[Start of Attachment]

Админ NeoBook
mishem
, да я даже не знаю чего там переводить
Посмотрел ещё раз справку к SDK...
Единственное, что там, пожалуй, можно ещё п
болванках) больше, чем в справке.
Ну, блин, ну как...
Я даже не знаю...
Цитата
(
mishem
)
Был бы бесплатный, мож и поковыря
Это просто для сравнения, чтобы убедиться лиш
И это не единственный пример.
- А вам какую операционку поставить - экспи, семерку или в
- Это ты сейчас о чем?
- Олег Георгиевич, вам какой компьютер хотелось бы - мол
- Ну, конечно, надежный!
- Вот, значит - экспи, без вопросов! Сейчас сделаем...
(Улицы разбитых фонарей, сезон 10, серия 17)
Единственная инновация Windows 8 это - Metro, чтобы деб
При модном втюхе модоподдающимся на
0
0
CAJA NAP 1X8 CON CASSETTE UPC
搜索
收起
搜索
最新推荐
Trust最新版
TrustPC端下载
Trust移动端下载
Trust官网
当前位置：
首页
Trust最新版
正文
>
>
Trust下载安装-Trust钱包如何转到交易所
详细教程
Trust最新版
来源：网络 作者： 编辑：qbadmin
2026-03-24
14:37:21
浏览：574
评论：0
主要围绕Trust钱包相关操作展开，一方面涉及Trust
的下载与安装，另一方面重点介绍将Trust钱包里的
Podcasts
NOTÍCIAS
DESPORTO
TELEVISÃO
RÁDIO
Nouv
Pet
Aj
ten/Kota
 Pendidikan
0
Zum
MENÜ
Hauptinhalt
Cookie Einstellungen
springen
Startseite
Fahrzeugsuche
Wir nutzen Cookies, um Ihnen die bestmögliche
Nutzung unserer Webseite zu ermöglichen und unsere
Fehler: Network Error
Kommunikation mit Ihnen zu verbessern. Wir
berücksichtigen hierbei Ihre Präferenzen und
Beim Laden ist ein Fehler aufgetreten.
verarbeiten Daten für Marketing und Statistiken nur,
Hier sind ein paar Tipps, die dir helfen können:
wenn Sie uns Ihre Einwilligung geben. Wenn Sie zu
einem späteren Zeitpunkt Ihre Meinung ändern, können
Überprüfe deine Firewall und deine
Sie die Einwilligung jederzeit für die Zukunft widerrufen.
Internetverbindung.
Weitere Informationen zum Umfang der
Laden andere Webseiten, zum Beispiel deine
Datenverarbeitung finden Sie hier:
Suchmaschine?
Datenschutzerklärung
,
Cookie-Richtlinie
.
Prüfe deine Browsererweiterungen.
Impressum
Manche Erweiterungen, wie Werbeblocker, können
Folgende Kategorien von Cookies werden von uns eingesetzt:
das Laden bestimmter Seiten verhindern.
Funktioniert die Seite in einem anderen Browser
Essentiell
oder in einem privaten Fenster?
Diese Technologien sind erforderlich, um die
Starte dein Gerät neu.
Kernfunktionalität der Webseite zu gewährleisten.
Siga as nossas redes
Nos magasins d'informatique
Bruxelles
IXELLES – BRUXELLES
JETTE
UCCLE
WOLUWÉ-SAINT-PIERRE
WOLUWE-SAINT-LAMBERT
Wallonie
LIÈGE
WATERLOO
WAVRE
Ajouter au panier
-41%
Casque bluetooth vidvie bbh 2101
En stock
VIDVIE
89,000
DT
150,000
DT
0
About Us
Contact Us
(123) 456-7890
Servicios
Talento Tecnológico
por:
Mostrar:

[End of Attachment]

[Your assignment]:
The complete material must be repeated exactly.

[Task solution]:
Админ NeoBook
mishem
, да я даже не знаю чего там переводить
Посмотрел ещё раз справку к SDK...
Единственное, что там, пожалуй, можно ещё п
болванках) больше, чем в справке.
Ну, блин, ну как...
Я даже не знаю...
Цитата
(
mishem
)
Был бы бесплатный, мож и поковыря
Это просто для сравнения, чтобы убедиться лиш
И это не единственный пример.
- А вам какую операционку поставить - экспи, семерку или в
- Это ты сейчас о чем?
- Олег Георгиевич, вам какой компьютер хотелось бы - мол
- Ну, конечно, надежный!
- Вот, значит - экспи, без вопросов! Сейчас сделаем...
(Улицы разбитых фонарей, сезон 10, серия 17)
Единственная инновация Windows 8 это - Metro, чтобы деб
При модном втюхе модоподдающимся на
0
0
CAJA NAP 1X8 CON CASSETTE UPC
搜索
收起
搜索
最新推荐
Trust最新版
TrustPC端下载
Trust移动端下载
Trust官网
当前位置：
首页
Trust最新版
正文
>
>
Trust下载安装-Trust钱包如何转到交易所
详细教程
Trust最新版
来源：网络 作者： 编辑：qbadmin
2026-03-24
14:37:21
浏览：574
评论：0
主要围绕Trust钱包相关操作展开，一方面涉及Trust
的下载与安装，另一方面重点介绍将Trust钱包里的
Podcasts
NOTÍCIAS
DESPORTO
TELEVISÃO
RÁDIO
Nouv
Pet
Aj
ten/Kota
 Pendidikan
0
Zum
MENÜ
Hauptinhalt
Cookie Einstellungen
springen
Startseite
Fahrzeugsuche
Wir nutzen Cookies, um Ihnen die bestmögliche
Nutzung unserer Webseite zu ermöglichen und unsere
Fehler: Network Error
Kommunikation mit Ihnen zu verbessern. Wir
berücksichtigen hierbei Ihre Präferenzen und
Beim Laden ist ein Fehler aufgetreten.
verarbeiten Daten für Marketing und Statistiken nur,
Hier sind ein paar Tipps, die dir helfen können:
wenn Sie uns Ihre Einwilligung geben. Wenn Sie zu
einem späteren Zeitpunkt Ihre Meinung ändern, können
Überprüfe deine Firewall und deine
Sie die Einwilligung jederzeit für die Zukunft widerrufen.
Internetverbindung.
Weitere Informationen zum Umfang der
Laden andere Webseiten, zum Beispiel deine
Datenverarbeitung finden Sie hier:
Suchmaschine?
Datenschutzerklärung
,
Cookie-Richtlinie
.
Prüfe deine Browsererweiterungen.
Impressum
Manche Erweiterungen, wie Werbeblocker, können
Folgende Kategorien von Cookies werden von uns eingesetzt:
das Laden bestimmter Seiten verhindern.
Funktioniert die Seite in einem anderen Browser
Essentiell
oder in einem privaten Fenster?
Diese Technologien sind erforderlich, um die
Starte dein Gerät neu.
Kernfunktionalität der Webseite zu gewährleisten.
Siga as nossas redes
Nos magasins d'informatique
Bruxelles
IXELLES – BRUXELLES
JETTE
UCCLE
WOLUWÉ-SAINT-PIERRE
WOLUWE-SAINT-LAMBERT
Wallonie
LIÈGE
WATERLOO
WAVRE
Ajouter au panier
-41%
Casque bluetooth vidvie bbh 2101
En stock
VIDVIE
89,000
DT
150,000
DT
0
About Us
Contact Us
(123) 456-7890
Servicios
Talento Tecnológico
por:
Mostrar:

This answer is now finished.